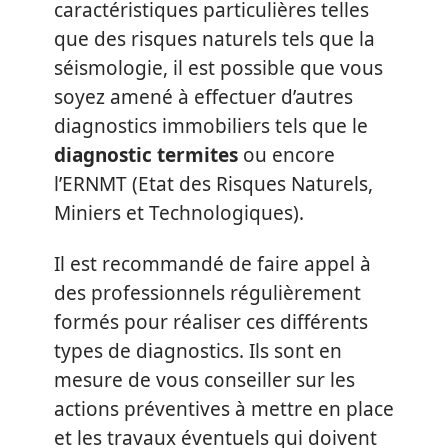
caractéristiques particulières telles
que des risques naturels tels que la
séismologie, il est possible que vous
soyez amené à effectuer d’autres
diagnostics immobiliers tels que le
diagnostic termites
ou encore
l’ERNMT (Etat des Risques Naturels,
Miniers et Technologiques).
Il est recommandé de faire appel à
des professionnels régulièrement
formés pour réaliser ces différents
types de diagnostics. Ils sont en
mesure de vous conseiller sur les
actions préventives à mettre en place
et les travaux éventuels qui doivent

EXERCISE AIM :: For this exercise, retype the data above exactly and skip every image.

TASK ANSWER ::
caractéristiques particulières telles
que des risques naturels tels que la
séismologie, il est possible que vous
soyez amené à effectuer d’autres
diagnostics immobiliers tels que le
diagnostic termites
ou encore
l’ERNMT (Etat des Risques Naturels,
Miniers et Technologiques).
Il est recommandé de faire appel à
des professionnels régulièrement
formés pour réaliser ces différents
types de diagnostics. Ils sont en
mesure de vous conseiller sur les
actions préventives à mettre en place
et les travaux éventuels qui doivent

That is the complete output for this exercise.